Leviticus 16 may be one of the most significant chapters in the Bible, and many of us may have skipped right over it in our reading of Scripture. If you have, take another look. It’s the instructions for The Day of Atonement, or in Hebrew, Yom Kippur. And if you were part of the Mosaic Covenant community, your relationship with God depended on this day each year since your sins were atoned for by the blood of a goat. Of two goats involved in this day, Goat #1 was slain and its blood sprinkled by the high priest of Israel on the mercy seat inside the Holy of Holies. This was the inner workings of atonement for all people of the covenant community. But the high priest was the only human witness to God’s acceptance of blood of life as substitution for sin. What about a public display of the reality of atonement?
Hence the need for Goat #2. After the inner workings of atonement inside the sanctuary, the high priest came back outside, laid his hands on the live goat, and confessed the sins of all the covenant community. It was an act of transference of sin onto the head of another…in a very public manner. And then this second goat was led into the wilderness where it was released far away from the camp of people, carrying the people’s sins with it to a distant land. This live goat was known as “The Scapegoat.”
So what do Israel’s goats from 3,000 years ago have to do with me? Look closely, and you will see anticipation of Jesus in each of these goats. When Jesus makes atonement for sin and I accept that atonement, there is an inner cleansing and covering by His blood (Goat #1).
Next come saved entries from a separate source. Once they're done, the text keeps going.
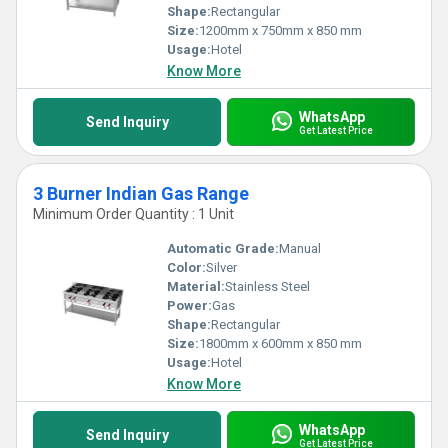
Shape:
Rectangular
Size:
1200mm x 750mm x 850 mm
Usage:
Hotel
Know More
WhatsApp
Send Inquiry
Get Latest Price
3 Burner Indian Gas Range
Minimum Order Quantity : 1 Unit
Automatic Grade:
Manual
Color:
Silver
Material:
Stainless Steel
Power:
Gas
Shape:
Rectangular
Size:
1800mm x 600mm x 850 mm
Usage:
Hotel
Know More
WhatsApp
Send Inquiry
Get Latest Price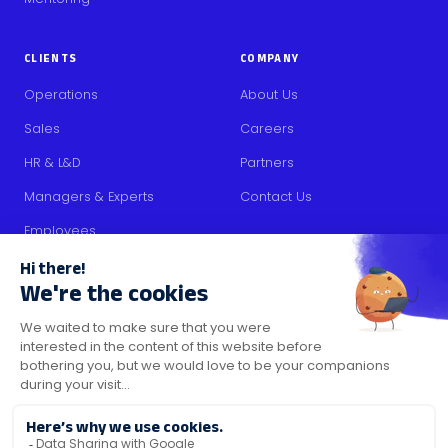
CLIENTS
COMPANY
Operations
About Us
Sales
Careers
HR & L&D
Partners
Managers & Experts
Contact Us
Employees
RESOURCES
Content
Blog
Media Kit
Security Certifications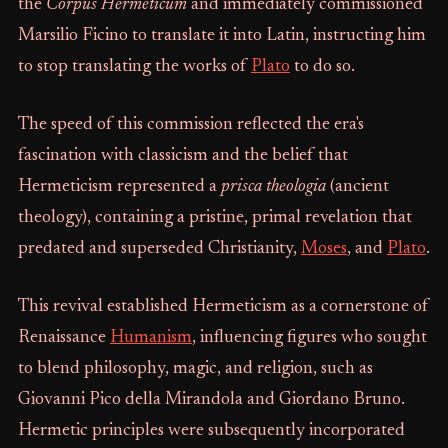
the
Corpus Hermeticum
and immediately commissioned
Marsilio Ficino to translate it into Latin, instructing him
to stop translating the works of
Plato
to do so.
The speed of this commission reflected the era's
fascination with classicism and the belief that
Hermeticism represented a
prisca theologia
(ancient
theology), containing a pristine, primal revelation that
predated and superseded Christianity,
Moses
, and
Plato
.
This revival established Hermeticism as a cornerstone of
Renaissance
Humanism
, influencing figures who sought
to blend philosophy, magic, and religion, such as
Giovanni Pico della Mirandola and Giordano Bruno.
Hermetic principles were subsequently incorporated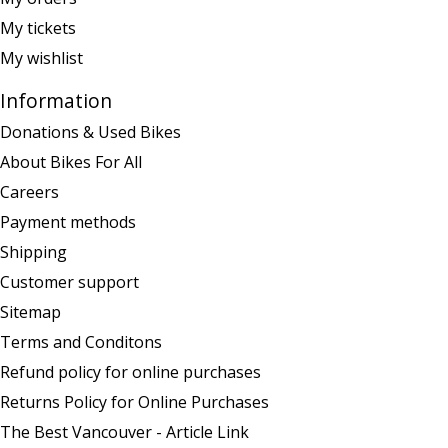
My tickets
My wishlist
Information
Donations & Used Bikes
About Bikes For All
Careers
Payment methods
Shipping
Customer support
Sitemap
Terms and Conditons
Refund policy for online purchases
Returns Policy for Online Purchases
The Best Vancouver - Article Link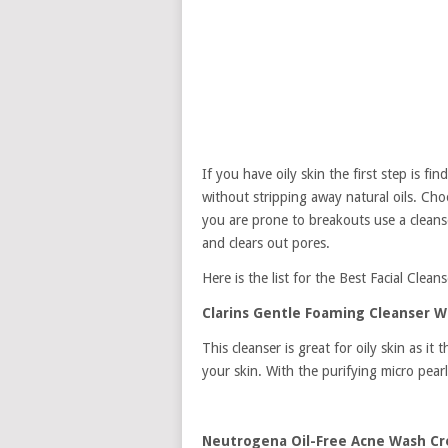
If you have oily skin the first step is fi
without stripping away natural oils. Choo
you are prone to breakouts use a cleanse
and clears out pores.
Here is the list for the Best Facial Cleans
Clarins Gentle Foaming Cleanser Wi
This cleanser is great for oily skin as i
your skin. With the purifying micro pearls
Neutrogena Oil-Free Acne Wash C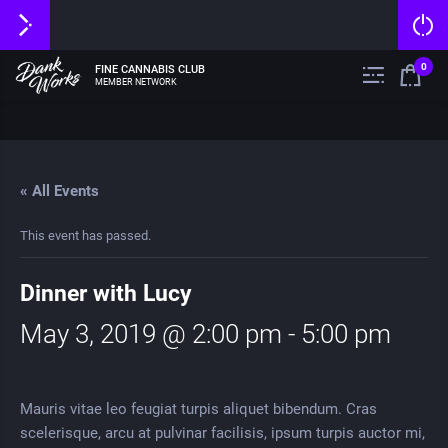
0
FINE CANNABIS CLUB
MEMBER NETWORK
« All Events
This event has passed.
Dinner with Lucy
May 3, 2019 @ 2:00 pm
-
5:00 pm
Mauris vitae leo feugiat turpis aliquet bibendum. Cras
scelerisque, arcu at pulvinar facilisis, ipsum turpis auctor mi,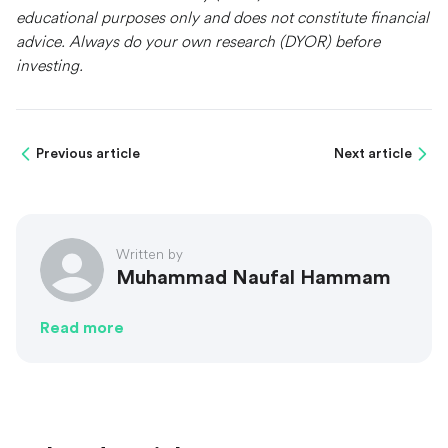
educational purposes only and does not constitute financial
advice. Always do your own research (DYOR) before
investing.
Previous article
Next article
Written by
Muhammad Naufal Hammam
Read more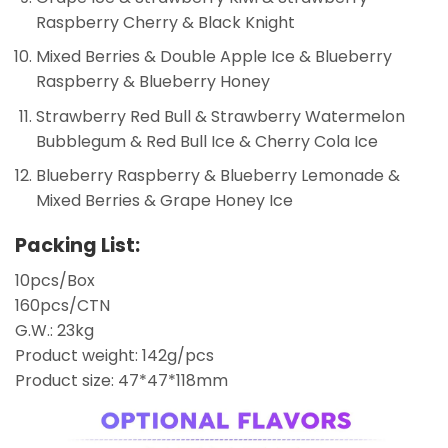
Raspberry Cherry & Black Knight
Mixed Berries & Double Apple Ice & Blueberry
Raspberry & Blueberry Honey
Strawberry Red Bull & Strawberry Watermelon
Bubblegum & Red Bull Ice & Cherry Cola Ice
Blueberry Raspberry & Blueberry Lemonade &
Mixed Berries & Grape Honey Ice
Packing List:
10pcs/Box
160pcs/CTN
G.W.: 23kg
Product weight: 142g/pcs
Product size: 47*47*118mm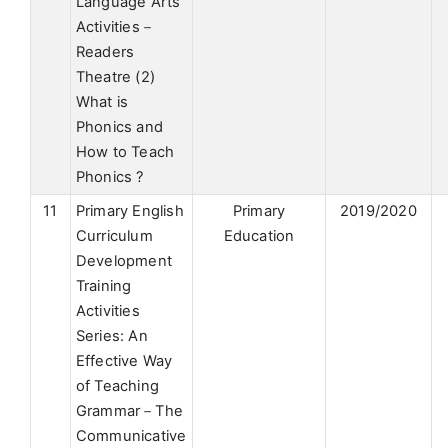
Language Arts
Activities－
Readers
Theatre (2)
What is
Phonics and
How to Teach
Phonics ?
11
Primary English
Primary
2019/2020
Curriculum
Education
Development
Training
Activities
Series: An
Effective Way
of Teaching
Grammar－The
Communicative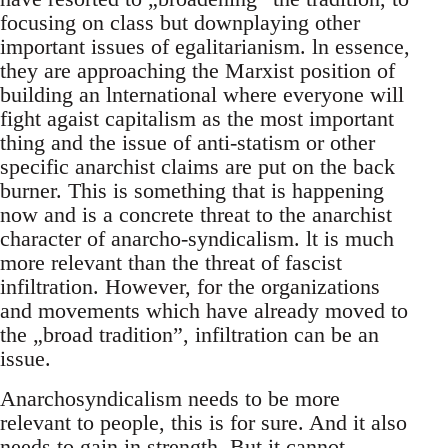
focusing on class but downplaying other
important issues of egalitarianism. ln essence,
they are approaching the Marxist position of
building an lnternational where everyone will
fight agaist capitalism as the most important
thing and the issue of anti-statism or other
specific anarchist claims are put on the back
burner. This is something that is happening
now and is a concrete threat to the anarchist
character of anarcho-syndicalism. lt is much
more relevant than the threat of fascist
infiltration. However, for the organizations
and movements which have already moved to
the „broad tradition”, infiltration can be an
issue.
Anarchosyndicalism needs to be more
relevant to people, this is for sure. And it also
needs to gain in strength. But it cannot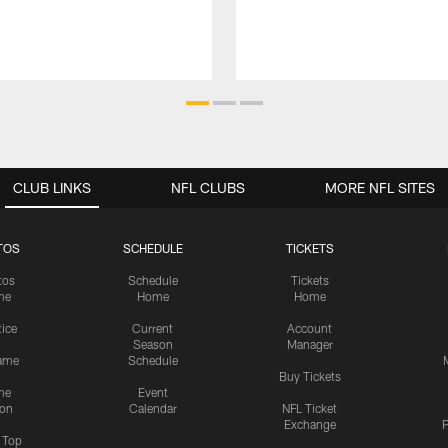
CLUB LINKS
NFL CLUBS
MORE NFL SITES
TOS
SCHEDULE
TICKETS
tos
Schedule
Tickets
me
Home
Home
tice
Current
Account
Season
Manager
ame
Schedule
Buy Tickets
me
Event
ion
Calendar
NFL Ticket
Exchange
P
s Top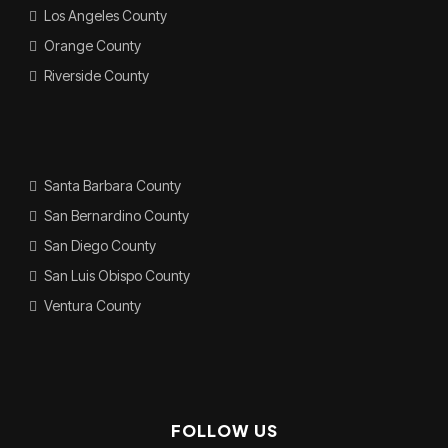
Los Angeles County
Orange County
Riverside County
Santa Barbara County
San Bernardino County
San Diego County
San Luis Obispo County
Ventura County
FOLLOW US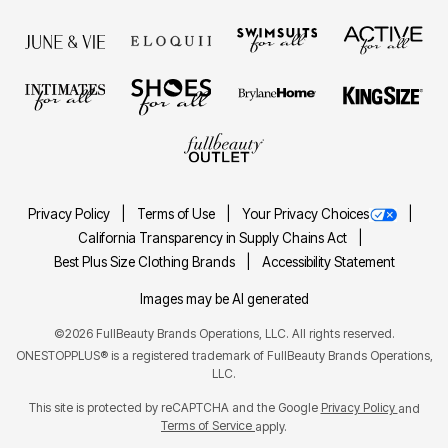
Privacy Policy
Terms of Use
Your Privacy Choices
California Transparency in Supply Chains Act
Best Plus Size Clothing Brands
Accessibility Statement
Images may be AI generated
©2026 FullBeauty Brands Operations, LLC. All rights reserved.
ONESTOPPLUS® is a registered trademark of FullBeauty Brands Operations,
LLC.
This site is protected by reCAPTCHA and the Google
Privacy Policy
and
Terms of Service
apply.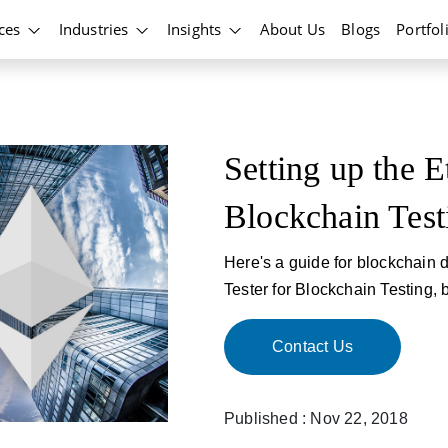
ices
Industries
Insights
About Us
Blogs
Portfol
Setting up the E
Blockchain Test
Here's a guide for blockchain d
Tester for Blockchain Testing, 
Contact Us
Published : Nov 22, 2018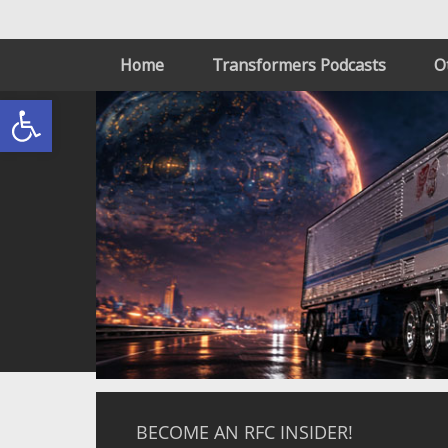
Home
Transformers Podcasts
O
Open toolbar
BECOME AN RFC INSIDER!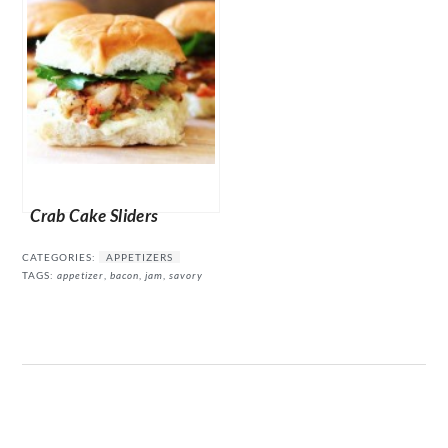
Crab Cake Sliders
CATEGORIES:
APPETIZERS
TAGS:
appetizer
,
bacon
,
jam
,
savory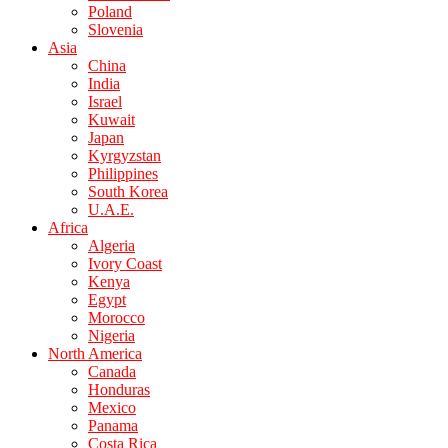
Poland
Slovenia
Asia
China
India
Israel
Kuwait
Japan
Kyrgyzstan
Philippines
South Korea
U.A.E.
Africa
Algeria
Ivory Coast
Kenya
Egypt
Morocco
Nigeria
North America
Canada
Honduras
Mexico
Panama
Costa Rica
But the cross itself is a public display of the absorption and removal of my sin when He carries it away (Goat #2). Here’s how Karl Barth describes Jesus as our scapegoat:
What takes place in the crucifixion of Christ is that God’s Son takes to Himself that which must come to the creature existing in revolt, which wants to deliver itself from its creatureliness and itself be the Creator. He put Himself into this creature’s need and does not abandon it to itself. Moreover, He does not only help it from without and greet it only from afar off; He makes the misery of His creature His own. To what end? So that His creature may go out freely, so that the burden which it has laid upon itself may be borne, borne away. The creature itself must have gone to pieces, but God does not want that; He wants it to be saved. So great is the ruin of the creature that less than the self-surrender of God would not suffice for its rescue. But so great is God, that it is His will to render up Himself. Reconciliation means God taking man’s place.
God doesn’t order someone else to be the scapegoat, as many of us would do so someone else could take the fall for fault that we shared in. The only One completely without fault voluntarily becomes the scapegoat for His sinful, rebellious creations. Wow.